Mit staubtrockener Kehle schließe ich die Augen. »Ich bin in einer Kutsche. Du musst dich schon etwas mehr anstrengen, damit ich das vergesse.«

Es ist keine gute Idee, ihn herauszufordern. Aber heute will ich es wissen. Denn vielleicht ist dieses Was-wäre-wenn-Szenario, das nie Wirklichkeit werden kann, alles, was wir jemals haben werden.

»Während wir uns küssen, würde ich dich auf meinen Schoß ziehen«, raunt er, und ich kann es mir in diesem Moment bis ins kleinste Detail ausmalen. »Du würdest dich dicht an mich drücken und spüren, wie sehr ich dich begehre. Ich würde deinen Hals küssen und mit meinen Lippen immer tiefer wandern, weil ich jede Stelle deines Körpers mit ihnen bedecken will.«

In meinem Kopf formen sich Bilder, die ich nicht einmal in Gedanken zulassen sollte. Trotzdem kann ich nicht anders, als sie bereitwillig heraufzubeschwören, weil ich mich so sehr nach ihm sehne.

»Was, wenn ich mehr wollen würde?«, frage ich leise.

Seine Hand hält auf meiner Hüfte inne. »Dann würde ich dich so berühren, wie du es dir von mir wünschst. So lange, bis mein Name dir auf jede erdenkliche Weise über die Lippen gekommen ist.«

Keiner der Blitze da oben könnte mich so pulverisieren, wie seine Worte es gerade getan haben. Die Muskeln in meinem Unterleib ziehen sich auf eine Art zusammen, die mir wehmütigen Schmerz bereitet.

»Und was, wenn ich alles von dir wollen würde?«

Gabriels Hand wandert minimal tiefer, und es reicht aus, um mich lichterloh in Brand zu stecken. »Dann würde ich dir sagen: Hab Geduld, Darling. Und wenn die Kutsche endlich anhält, würde ich dich auf Händen in mein Schlafzimmer tragen, wo ich dir jede einzelne deiner Sehnsüchte erfüllen würde. Wieder und wieder, bis dein Körper meinen so gut kennt, dass er sich für immer an ihn erinnern wird.«

Mit heftig rasendem Puls befeuchte ich meine Lippen. »Klingt vielversprechend.«

»Mh«, macht er, und ich glaube, ich habe noch nie ein sinnlicheres Geräusch von irgendjemandem gehört. »Und? Wo befindest du dich jetzt?«

»In einer sehr schwierigen Lage.«

Er lacht heiser. »Das ist wohl ein Punkt für mich.«

Gabriels Lippen streifen die empfindliche Stelle hinter meinem Ohr. Die Berührung lässt mich brennen, brennen, brennen, bis ich glaube, wir sind ganz allein in diesem Turm voller Hexen, die von dem Gewitter über uns abgelenkt sind.

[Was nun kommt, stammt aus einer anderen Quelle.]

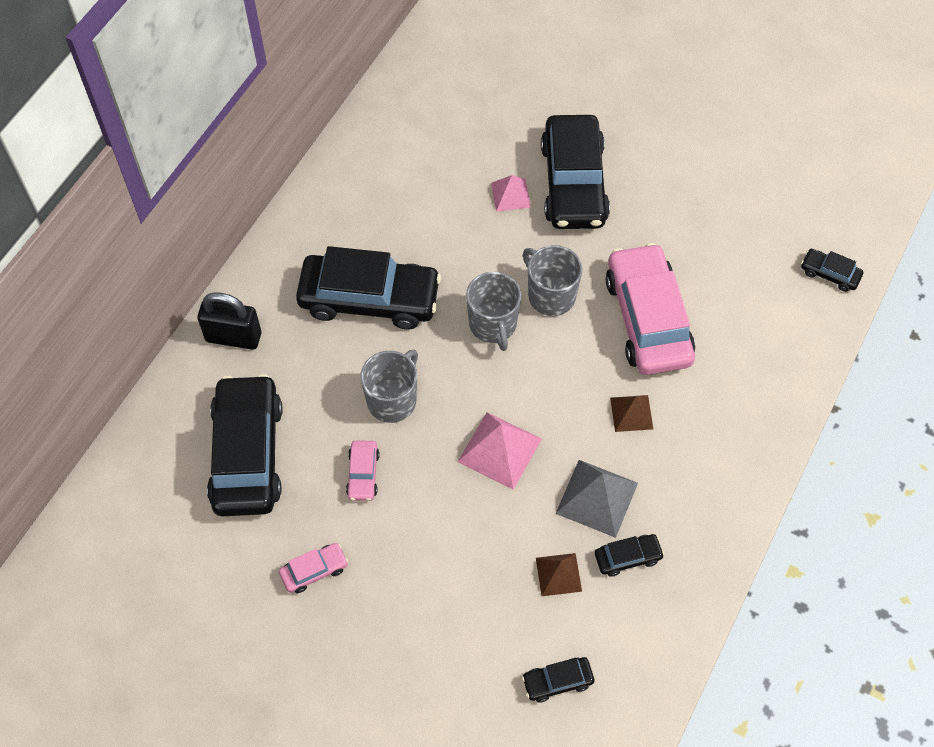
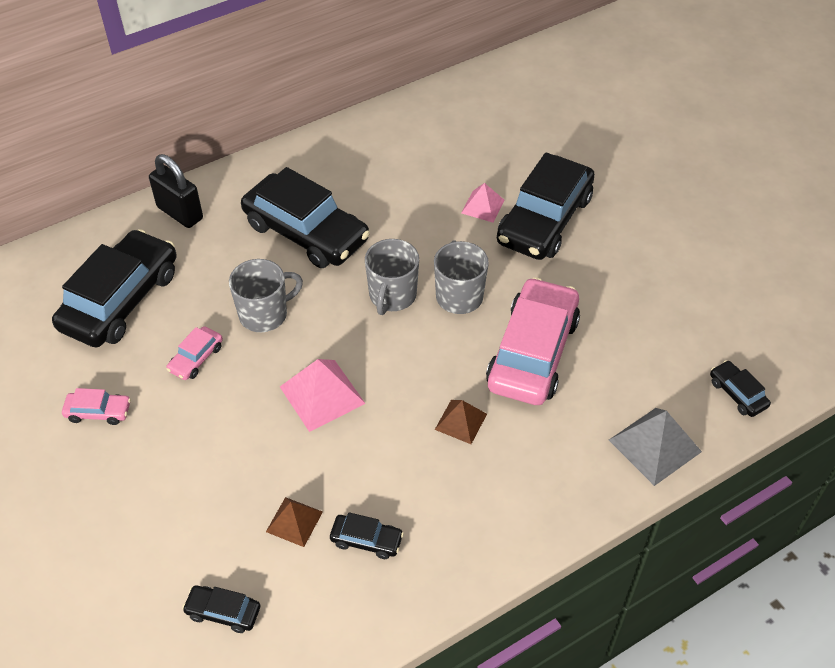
camera: 30 degrees right, 10 degrees down
(597, 498) = (377, 476): grey pyramid -> grey pyramid (655, 446)

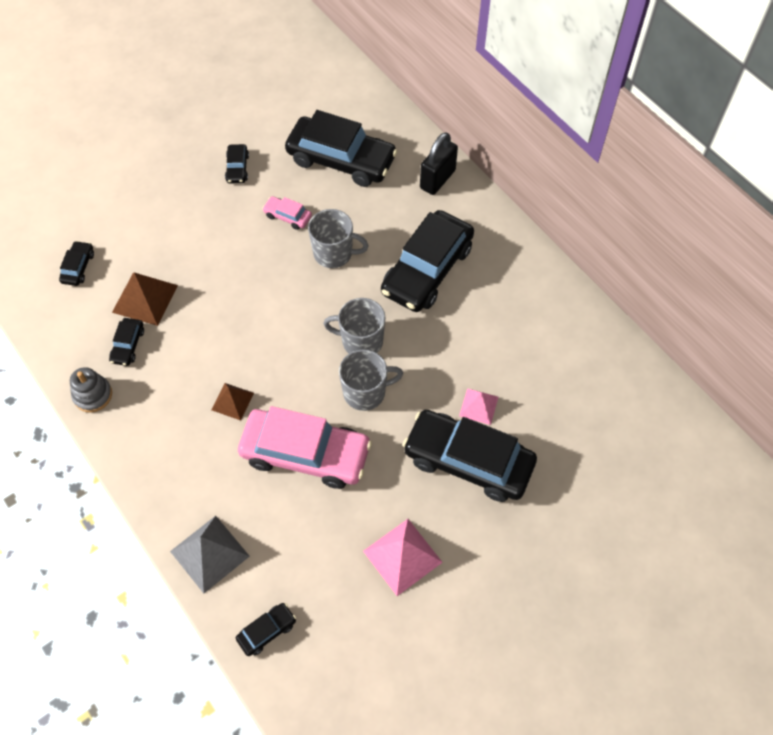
camera: 85 degrees right, 10 degrees up
(98, 412) = (237, 168): pink car -> black car
(264, 314) = (334, 253): grey mug -> grey mug turned 45 degrees counterclockwise
(294, 521) = (145, 298): brown pyramid -> brown pyramid, size x1.62
(322, 395) = (256, 302): pink pyramid -> pink pyramid (402, 556)
(439, 581) = (93, 395): none -> grey stacking toy

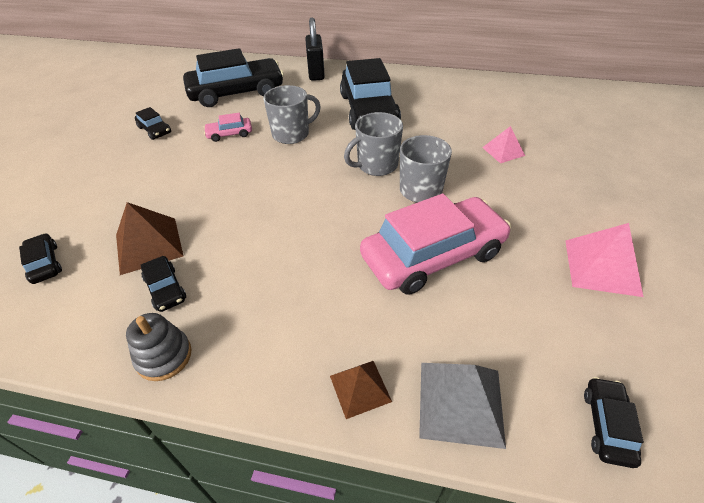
camera: 40 degrees left, 15 degrees down
(232, 401) = (323, 263): brown pyramid -> brown pyramid (360, 388)
(468, 461) = (544, 181): black car -> none

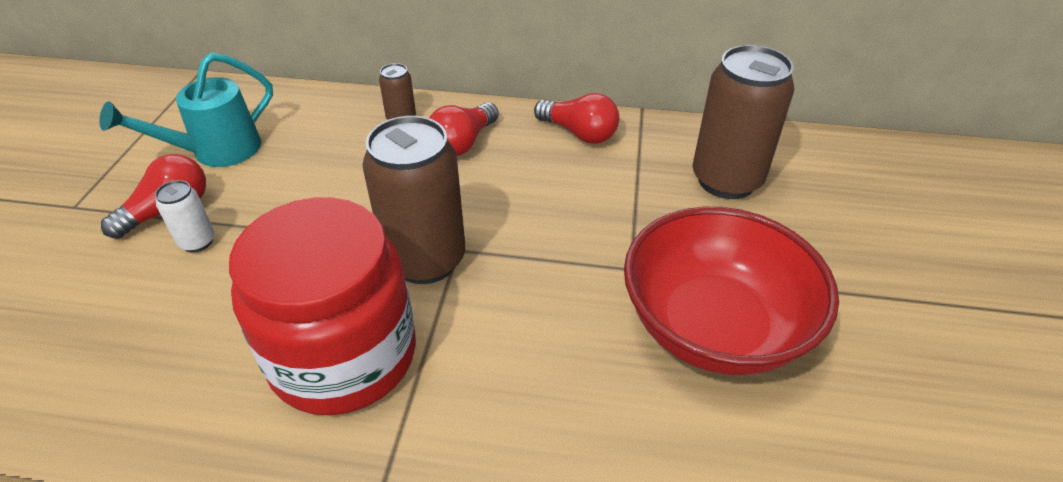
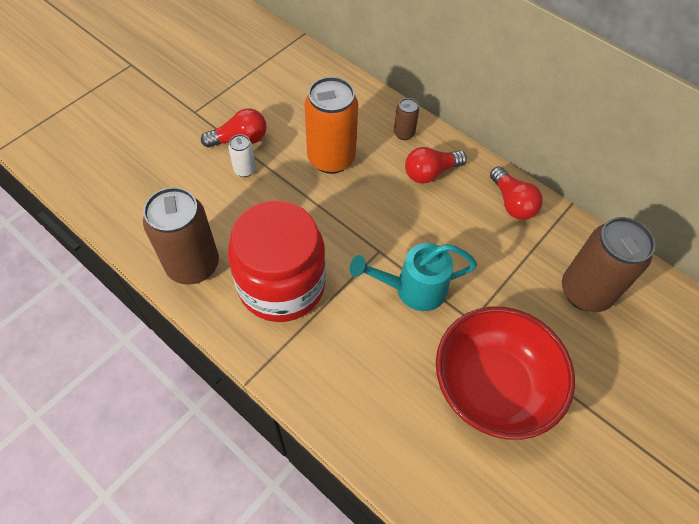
camera: 30 degrees right, 15 degrees up
(217, 151) = (284, 107): turquoise watering can -> turquoise watering can (413, 289)
(321, 179) = (331, 158): none -> orange can
(425, 260) = (357, 248): brown can -> brown can (193, 265)

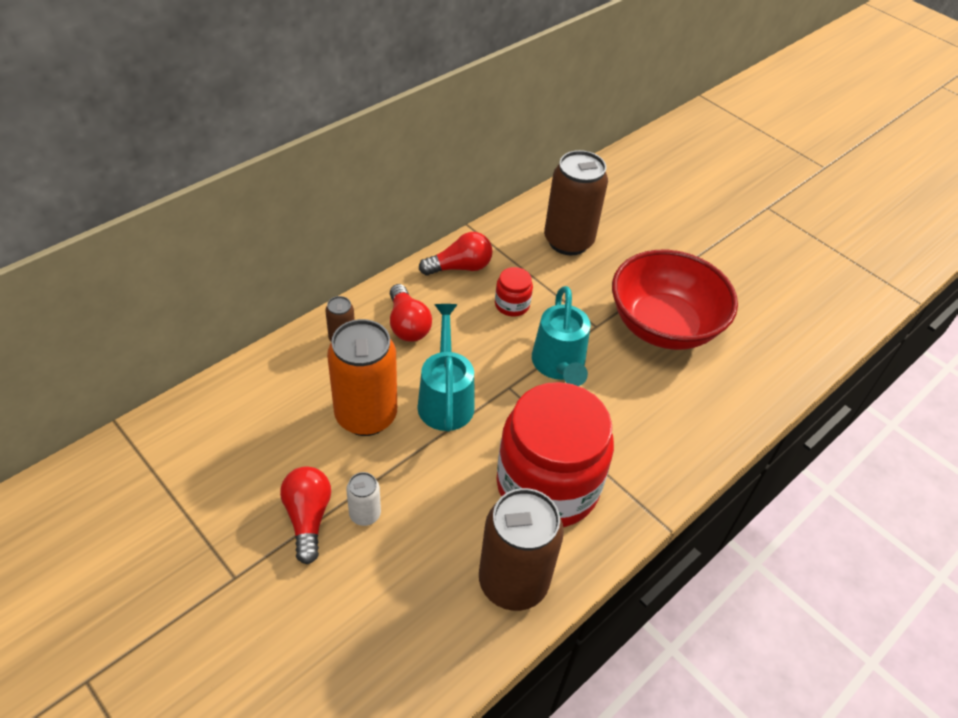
camera: 85 degrees left, 10 degrees down
(357, 207) = (445, 399): none -> turquoise watering can
(478, 247) = (512, 305): none -> red jar

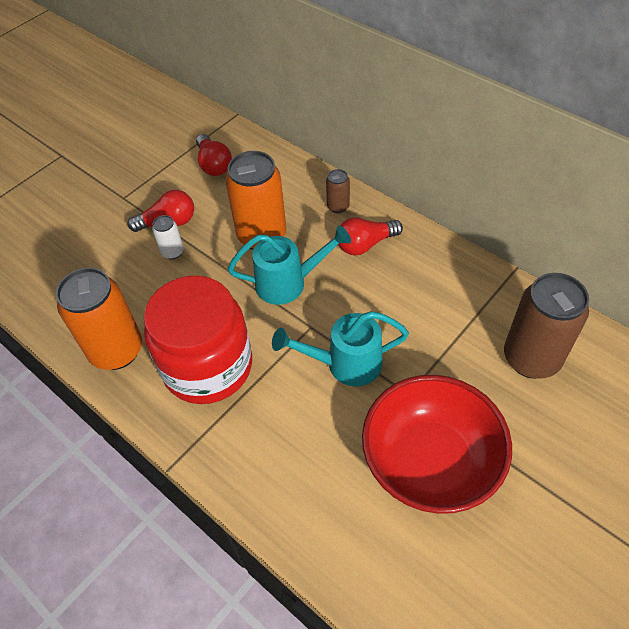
camera: 90 degrees right, 5 degrees up
(460, 267) = (452, 270): red light bulb -> red light bulb (214, 164)
(512, 305) = (415, 317): red jar -> none
(513, 582) = (116, 350): brown can -> orange can

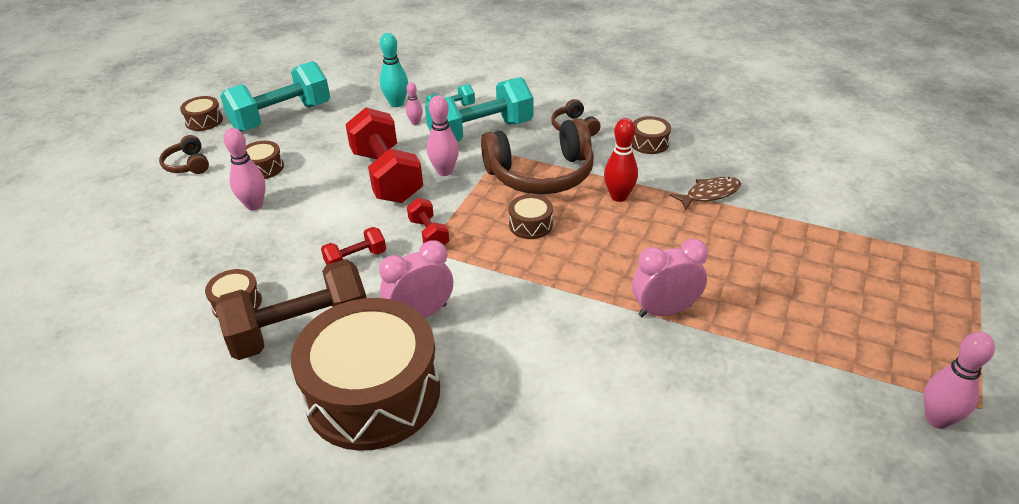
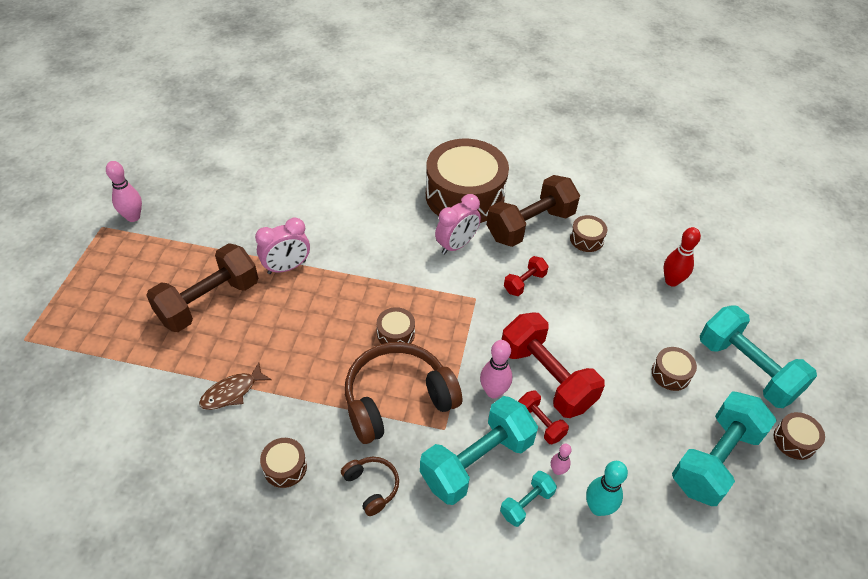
camera: 165 degrees right, 10 degrees up
(188, 164) = (746, 369): brown headphones -> turquoise dumbbell
(254, 205) = (643, 326): pink bowling pin -> none
(429, 234) = (478, 314): red dumbbell -> red dumbbell (540, 423)
(619, 197) = (319, 378): red bowling pin -> red bowling pin (671, 281)
(762, 279) = (209, 302): none -> brown dumbbell

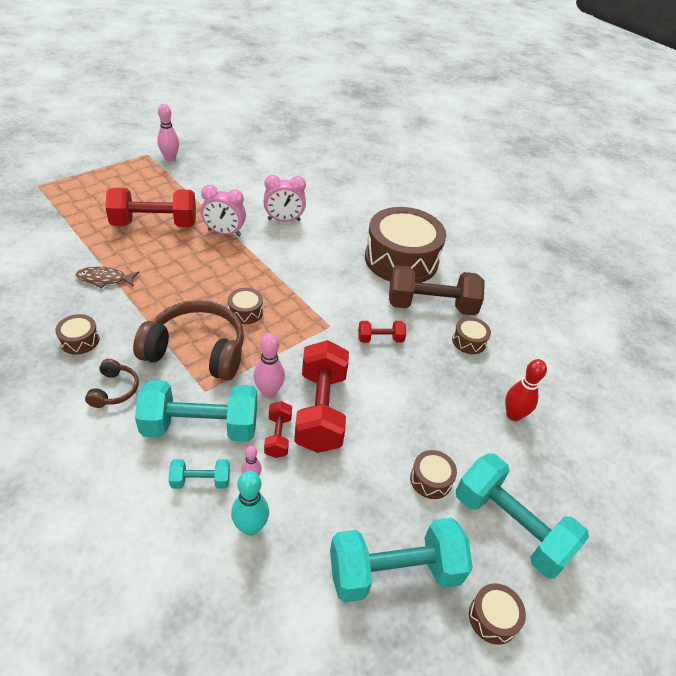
camera: 35 degrees right, 5 degrees down
(209, 302) = (154, 224): brown dumbbell -> red dumbbell
(456, 245) = (356, 285): pink clock -> pink clock (284, 220)
(746, 369) = (510, 526): turquoise dumbbell -> turquoise dumbbell turned 45 degrees counterclockwise

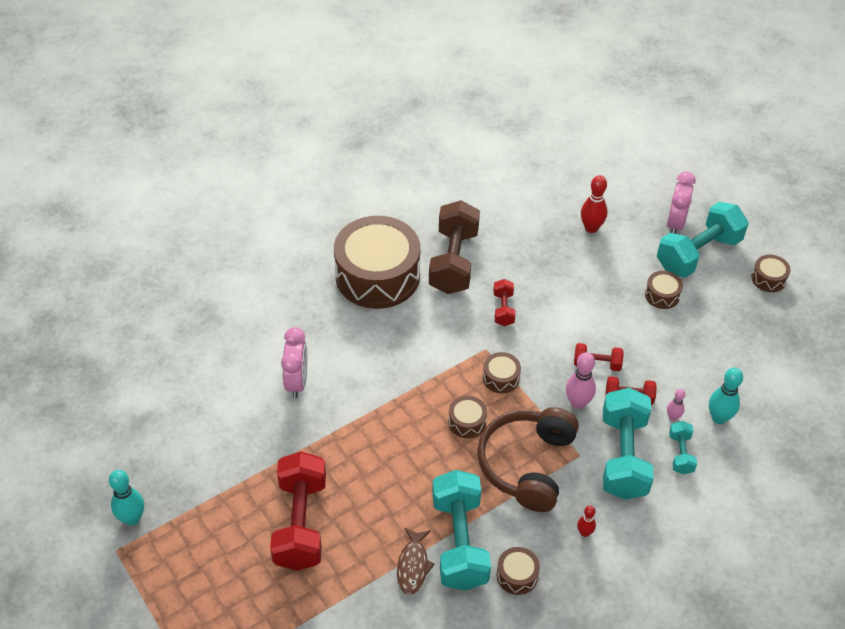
camera: 80 degrees left, 5 degrees up
(114, 390) = (584, 532): brown headphones -> red bowling pin
(170, 158) = (132, 518): pink bowling pin -> turquoise bowling pin
(224, 233) = (322, 445): pink clock -> pink clock (675, 224)
(320, 410) = (597, 364): red dumbbell -> red dumbbell, size x0.48
(394, 572) = (743, 329): turquoise dumbbell -> turquoise dumbbell (459, 542)
(469, 341) = (503, 241): brown drum -> brown drum (501, 378)

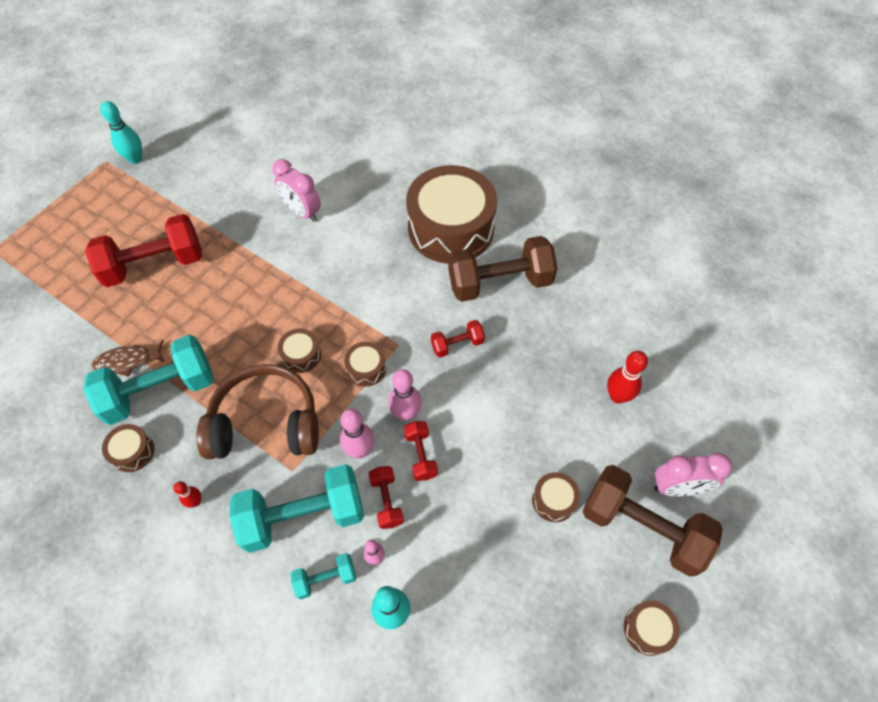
camera: 70 degrees right, 10 degrees up
(297, 382) = (302, 212): pink clock -> pink clock turned 60 degrees clockwise
(555, 363) = (406, 413): none -> pink bowling pin
(698, 254) = (642, 527): turquoise dumbbell -> brown dumbbell

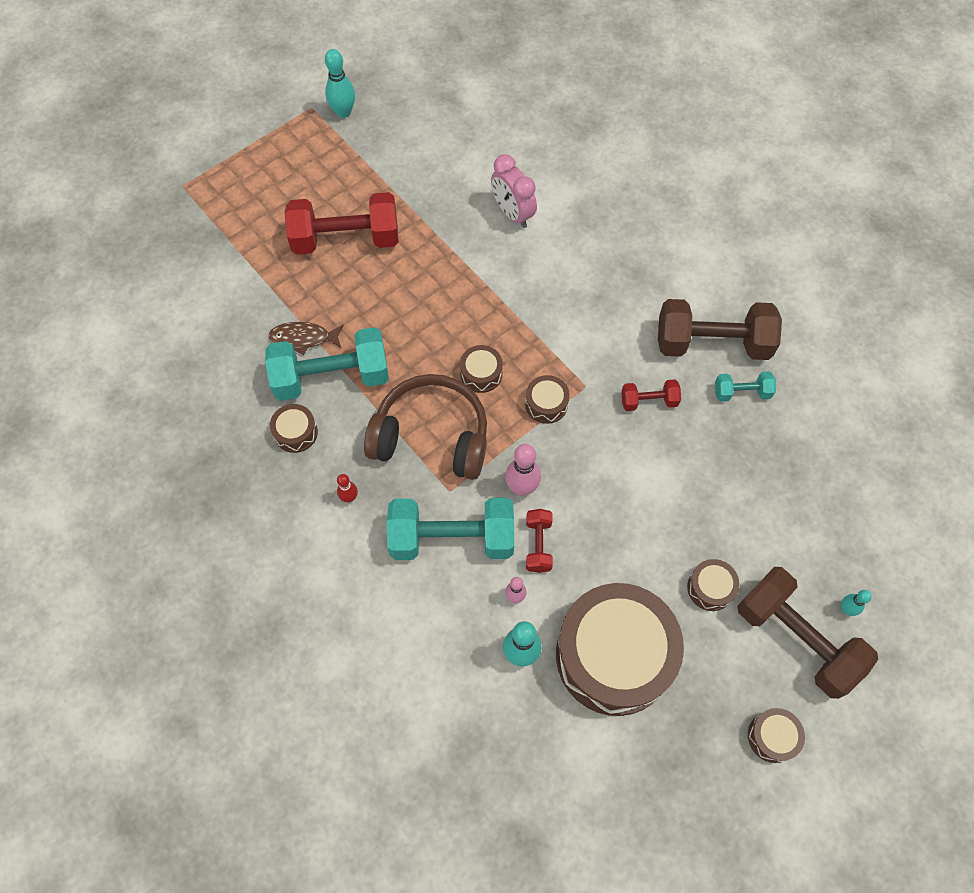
camera: 15 degrees right, 5 degrees up
(325, 578) = (462, 604): turquoise dumbbell -> turquoise dumbbell (741, 392)
(406, 413) = (577, 461): pink bowling pin -> none
(421, 455) = (583, 508): red dumbbell -> none
(451, 228) = (672, 269): brown drum -> brown drum (614, 656)
(617, 396) = (809, 498): red bowling pin -> none
(678, 487) = (846, 609): pink clock -> turquoise bowling pin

Ich drehe meinen Kopf in seine Richtung und öffne meine Augen. Als weitere Blitze durch die Luft zucken, sehe ich ein dunkles Verlangen in seinem Blick, das nicht zu leugnen ist. Trotz unserer Kleidung spüre ich die Hitze seines Körpers so intensiv, dass mein Kopf vollkommen leer gefegt ist.

Er lehnt seine Stirn gegen meine und schließt seufzend seine Augen. »Weißt du, wie gern ich dich jetzt küssen und das alles wahr machen würde?«

»Wir dürfen nicht«, hauche ich. »Das hast du selbst gesagt.«

»Ich sage ständig schrecklich vernünftige Dinge, die ich später bereue.«

Keiner von uns zieht sich zurück. Irgendein Gast könnte jederzeit diesen Balkon betreten und uns erkennen. Wenn man uns in dieser Situation erwischt, sind wir geliefert. Gabriel noch mehr als ich. Ich sollte es besser wissen, sollte einmal diejenige sein, die die vernünftige Entscheidung trifft, wenn er es schon nicht kann. Aber seine Lippen sind so, so nah, und ich will das hier viel zu sehr. Nur für einen Moment möchte ich die süßen Verlockungen kosten, die er mir eben in den Kopf gesetzt hat.

Doch dann ertönt ein grausiger Knall, und erst als nach einem Moment der Stille kollektives Geschrei ausbricht, realisiere ich, dass er kein Teil des Gewitters war.